Data excerpts
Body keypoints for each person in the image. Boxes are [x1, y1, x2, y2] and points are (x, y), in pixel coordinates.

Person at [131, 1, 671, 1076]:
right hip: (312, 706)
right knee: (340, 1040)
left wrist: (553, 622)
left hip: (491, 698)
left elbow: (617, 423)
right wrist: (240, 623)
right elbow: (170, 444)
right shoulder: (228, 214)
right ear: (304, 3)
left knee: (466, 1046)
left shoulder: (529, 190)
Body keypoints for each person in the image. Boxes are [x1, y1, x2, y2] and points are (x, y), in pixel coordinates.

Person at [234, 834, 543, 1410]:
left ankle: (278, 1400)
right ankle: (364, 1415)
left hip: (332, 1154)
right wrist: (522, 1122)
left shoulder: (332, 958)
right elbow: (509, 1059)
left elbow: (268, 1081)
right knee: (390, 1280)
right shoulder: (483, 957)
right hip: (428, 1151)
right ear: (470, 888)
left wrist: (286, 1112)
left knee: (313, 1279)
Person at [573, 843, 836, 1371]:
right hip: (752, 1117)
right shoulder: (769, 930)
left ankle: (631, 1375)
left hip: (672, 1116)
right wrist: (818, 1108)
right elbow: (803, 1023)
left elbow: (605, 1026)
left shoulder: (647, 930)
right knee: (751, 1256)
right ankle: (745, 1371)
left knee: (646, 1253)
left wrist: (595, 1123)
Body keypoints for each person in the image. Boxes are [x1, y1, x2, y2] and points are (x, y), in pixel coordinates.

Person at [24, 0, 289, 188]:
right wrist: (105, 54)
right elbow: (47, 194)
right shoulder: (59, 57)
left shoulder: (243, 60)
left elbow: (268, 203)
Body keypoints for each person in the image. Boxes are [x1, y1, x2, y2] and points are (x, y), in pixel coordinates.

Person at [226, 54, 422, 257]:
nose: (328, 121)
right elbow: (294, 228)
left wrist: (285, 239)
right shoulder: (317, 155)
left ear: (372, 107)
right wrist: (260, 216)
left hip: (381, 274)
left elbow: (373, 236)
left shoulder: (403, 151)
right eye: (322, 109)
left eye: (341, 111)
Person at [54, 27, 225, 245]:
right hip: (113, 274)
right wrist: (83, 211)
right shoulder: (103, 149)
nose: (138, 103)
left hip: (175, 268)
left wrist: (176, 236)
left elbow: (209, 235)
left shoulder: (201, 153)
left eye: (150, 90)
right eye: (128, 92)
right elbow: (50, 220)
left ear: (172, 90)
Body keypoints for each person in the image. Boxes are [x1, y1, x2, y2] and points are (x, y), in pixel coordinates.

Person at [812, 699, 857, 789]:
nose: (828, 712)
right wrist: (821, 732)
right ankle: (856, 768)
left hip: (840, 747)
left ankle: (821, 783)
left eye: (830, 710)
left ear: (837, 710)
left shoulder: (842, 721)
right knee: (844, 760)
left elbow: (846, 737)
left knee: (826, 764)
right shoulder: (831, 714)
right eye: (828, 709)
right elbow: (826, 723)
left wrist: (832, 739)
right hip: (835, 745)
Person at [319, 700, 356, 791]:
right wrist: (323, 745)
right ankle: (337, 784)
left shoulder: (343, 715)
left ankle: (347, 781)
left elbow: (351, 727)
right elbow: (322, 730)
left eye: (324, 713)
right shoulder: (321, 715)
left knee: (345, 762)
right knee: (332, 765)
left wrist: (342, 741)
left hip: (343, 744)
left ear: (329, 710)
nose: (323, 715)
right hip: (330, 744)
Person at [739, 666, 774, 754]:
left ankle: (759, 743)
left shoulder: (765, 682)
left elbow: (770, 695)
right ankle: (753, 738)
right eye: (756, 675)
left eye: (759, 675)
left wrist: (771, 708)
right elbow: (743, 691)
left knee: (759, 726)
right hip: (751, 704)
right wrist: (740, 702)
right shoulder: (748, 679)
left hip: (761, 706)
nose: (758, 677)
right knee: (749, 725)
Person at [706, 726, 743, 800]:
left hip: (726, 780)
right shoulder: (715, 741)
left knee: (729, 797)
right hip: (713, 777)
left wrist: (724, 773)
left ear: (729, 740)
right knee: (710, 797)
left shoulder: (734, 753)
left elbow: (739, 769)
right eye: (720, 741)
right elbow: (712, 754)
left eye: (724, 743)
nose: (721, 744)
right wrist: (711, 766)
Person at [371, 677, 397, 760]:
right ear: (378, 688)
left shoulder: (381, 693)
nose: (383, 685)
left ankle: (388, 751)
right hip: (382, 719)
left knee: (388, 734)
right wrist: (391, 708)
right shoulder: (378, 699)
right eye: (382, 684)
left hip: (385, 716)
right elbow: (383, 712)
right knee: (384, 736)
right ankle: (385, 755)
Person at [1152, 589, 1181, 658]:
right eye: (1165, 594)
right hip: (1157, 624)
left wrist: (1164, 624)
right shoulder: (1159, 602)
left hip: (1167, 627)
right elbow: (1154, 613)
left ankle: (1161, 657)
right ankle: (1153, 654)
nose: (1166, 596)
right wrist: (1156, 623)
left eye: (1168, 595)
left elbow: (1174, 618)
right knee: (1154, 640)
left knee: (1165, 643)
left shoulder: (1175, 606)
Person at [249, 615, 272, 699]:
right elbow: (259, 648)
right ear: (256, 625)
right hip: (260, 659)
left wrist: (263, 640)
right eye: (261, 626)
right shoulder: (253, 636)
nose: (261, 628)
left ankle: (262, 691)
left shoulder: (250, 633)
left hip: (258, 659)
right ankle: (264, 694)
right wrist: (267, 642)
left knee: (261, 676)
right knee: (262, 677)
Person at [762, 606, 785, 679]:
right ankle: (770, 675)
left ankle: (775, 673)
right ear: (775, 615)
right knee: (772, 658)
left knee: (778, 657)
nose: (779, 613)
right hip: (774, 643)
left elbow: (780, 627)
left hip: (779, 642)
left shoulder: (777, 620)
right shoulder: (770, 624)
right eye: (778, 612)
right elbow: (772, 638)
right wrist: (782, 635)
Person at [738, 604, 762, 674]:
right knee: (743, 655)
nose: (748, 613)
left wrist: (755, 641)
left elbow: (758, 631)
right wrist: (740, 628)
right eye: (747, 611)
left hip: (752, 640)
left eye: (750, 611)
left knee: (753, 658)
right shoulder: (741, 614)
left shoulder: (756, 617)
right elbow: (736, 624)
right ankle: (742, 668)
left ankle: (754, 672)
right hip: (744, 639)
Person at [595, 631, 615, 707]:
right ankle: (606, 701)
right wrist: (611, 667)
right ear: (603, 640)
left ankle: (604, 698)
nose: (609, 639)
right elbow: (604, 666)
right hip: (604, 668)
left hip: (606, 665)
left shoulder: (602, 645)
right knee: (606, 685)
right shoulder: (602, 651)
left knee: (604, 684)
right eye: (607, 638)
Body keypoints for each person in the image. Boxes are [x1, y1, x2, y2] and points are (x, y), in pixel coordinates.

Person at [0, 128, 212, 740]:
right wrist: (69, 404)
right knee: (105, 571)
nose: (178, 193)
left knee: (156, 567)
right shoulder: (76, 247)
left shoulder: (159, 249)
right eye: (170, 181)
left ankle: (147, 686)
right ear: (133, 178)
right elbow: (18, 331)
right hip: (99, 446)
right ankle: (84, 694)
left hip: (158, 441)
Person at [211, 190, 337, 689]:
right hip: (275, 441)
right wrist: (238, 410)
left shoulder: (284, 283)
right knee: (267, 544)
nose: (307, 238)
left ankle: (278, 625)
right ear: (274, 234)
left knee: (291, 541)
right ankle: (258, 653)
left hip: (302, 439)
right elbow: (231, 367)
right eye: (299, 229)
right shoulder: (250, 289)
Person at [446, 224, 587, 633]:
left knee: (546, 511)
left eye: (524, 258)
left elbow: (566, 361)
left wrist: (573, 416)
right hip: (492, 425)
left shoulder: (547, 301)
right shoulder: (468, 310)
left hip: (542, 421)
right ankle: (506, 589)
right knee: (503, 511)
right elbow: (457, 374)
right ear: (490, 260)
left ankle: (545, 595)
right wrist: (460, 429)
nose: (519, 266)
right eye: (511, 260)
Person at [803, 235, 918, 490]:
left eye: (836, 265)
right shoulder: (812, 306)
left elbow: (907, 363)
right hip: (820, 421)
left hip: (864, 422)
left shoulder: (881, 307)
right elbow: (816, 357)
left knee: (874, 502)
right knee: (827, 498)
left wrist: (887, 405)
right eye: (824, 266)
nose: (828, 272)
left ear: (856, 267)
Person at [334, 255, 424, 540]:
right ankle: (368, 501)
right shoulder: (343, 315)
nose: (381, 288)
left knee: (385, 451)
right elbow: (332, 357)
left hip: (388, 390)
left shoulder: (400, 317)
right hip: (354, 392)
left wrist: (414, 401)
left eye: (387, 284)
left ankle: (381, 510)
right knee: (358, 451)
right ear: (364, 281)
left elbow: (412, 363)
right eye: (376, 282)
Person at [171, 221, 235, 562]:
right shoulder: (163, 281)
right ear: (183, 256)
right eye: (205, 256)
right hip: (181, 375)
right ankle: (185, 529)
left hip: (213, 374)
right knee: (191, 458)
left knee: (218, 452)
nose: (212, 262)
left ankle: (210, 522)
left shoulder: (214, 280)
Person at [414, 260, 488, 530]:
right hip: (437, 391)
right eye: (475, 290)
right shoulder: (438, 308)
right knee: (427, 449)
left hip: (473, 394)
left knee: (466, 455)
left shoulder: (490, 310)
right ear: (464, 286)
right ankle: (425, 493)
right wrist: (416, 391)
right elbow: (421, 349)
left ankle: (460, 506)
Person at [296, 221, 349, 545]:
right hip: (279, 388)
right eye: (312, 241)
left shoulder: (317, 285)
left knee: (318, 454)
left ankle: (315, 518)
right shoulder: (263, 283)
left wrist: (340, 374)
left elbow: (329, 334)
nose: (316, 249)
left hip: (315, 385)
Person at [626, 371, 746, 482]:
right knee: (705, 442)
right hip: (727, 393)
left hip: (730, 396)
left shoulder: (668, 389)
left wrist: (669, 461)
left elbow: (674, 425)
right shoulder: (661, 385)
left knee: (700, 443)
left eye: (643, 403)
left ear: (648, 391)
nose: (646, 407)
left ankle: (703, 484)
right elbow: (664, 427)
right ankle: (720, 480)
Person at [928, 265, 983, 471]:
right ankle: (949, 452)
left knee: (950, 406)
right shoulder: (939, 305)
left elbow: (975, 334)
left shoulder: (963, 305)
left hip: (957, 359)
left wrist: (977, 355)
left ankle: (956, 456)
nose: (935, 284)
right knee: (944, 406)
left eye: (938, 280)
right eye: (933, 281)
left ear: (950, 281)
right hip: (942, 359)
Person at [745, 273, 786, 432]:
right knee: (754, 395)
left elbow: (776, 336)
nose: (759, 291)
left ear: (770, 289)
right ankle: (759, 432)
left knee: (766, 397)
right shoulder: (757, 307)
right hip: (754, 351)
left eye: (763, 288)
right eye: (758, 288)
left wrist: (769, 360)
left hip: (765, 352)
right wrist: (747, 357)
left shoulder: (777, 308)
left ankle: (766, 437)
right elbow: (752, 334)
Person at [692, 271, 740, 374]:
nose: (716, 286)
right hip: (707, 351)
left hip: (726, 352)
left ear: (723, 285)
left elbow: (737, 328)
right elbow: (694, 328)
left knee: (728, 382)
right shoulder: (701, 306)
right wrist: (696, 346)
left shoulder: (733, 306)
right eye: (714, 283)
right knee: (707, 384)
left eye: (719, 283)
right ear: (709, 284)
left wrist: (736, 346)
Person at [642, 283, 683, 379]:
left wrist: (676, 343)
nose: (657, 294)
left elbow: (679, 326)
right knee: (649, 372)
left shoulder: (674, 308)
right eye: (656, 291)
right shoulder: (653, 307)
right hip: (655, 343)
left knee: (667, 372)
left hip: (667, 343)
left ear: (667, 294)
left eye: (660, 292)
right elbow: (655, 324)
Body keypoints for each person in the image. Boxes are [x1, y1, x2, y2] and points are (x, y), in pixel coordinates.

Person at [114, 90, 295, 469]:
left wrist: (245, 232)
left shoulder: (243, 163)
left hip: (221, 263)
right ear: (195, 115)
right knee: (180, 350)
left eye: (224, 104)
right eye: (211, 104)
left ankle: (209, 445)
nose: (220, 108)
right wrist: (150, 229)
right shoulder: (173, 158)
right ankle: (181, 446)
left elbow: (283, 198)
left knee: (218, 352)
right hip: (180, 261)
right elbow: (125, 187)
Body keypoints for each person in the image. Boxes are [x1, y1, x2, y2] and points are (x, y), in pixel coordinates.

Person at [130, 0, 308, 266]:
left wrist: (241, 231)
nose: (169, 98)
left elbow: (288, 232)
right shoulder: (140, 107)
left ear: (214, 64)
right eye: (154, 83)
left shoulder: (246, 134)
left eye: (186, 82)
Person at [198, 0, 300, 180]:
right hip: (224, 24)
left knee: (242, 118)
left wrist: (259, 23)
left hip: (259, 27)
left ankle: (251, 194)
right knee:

### [EXERCISE DESCRIPTION]
In the entries above, find the line holding "left elbow: (373, 236)" and the line holding "right eye: (128, 92)", then retype exactly those two lines and every line between them, and nothing else.

### [ANSWER SECTION]
left elbow: (373, 236)
left shoulder: (403, 151)
right eye: (322, 109)
left eye: (341, 111)
Person at [54, 27, 225, 245]:
right hip: (113, 274)
right wrist: (83, 211)
right shoulder: (103, 149)
nose: (138, 103)
left hip: (175, 268)
left wrist: (176, 236)
left elbow: (209, 235)
left shoulder: (201, 153)
left eye: (150, 90)
right eye: (128, 92)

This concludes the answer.